#### [Provided records]
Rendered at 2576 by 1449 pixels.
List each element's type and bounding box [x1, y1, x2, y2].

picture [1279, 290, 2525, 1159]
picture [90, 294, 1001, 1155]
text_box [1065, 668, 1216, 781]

#### [Exercise instructions]
Restate every record above, exactly, in full.

#### [Written response]
Rendered at 2576 by 1449 pixels.
List each element's type and bounding box [x1, y1, x2, y2].

picture [1279, 290, 2525, 1159]
picture [90, 294, 1001, 1155]
text_box [1065, 668, 1216, 781]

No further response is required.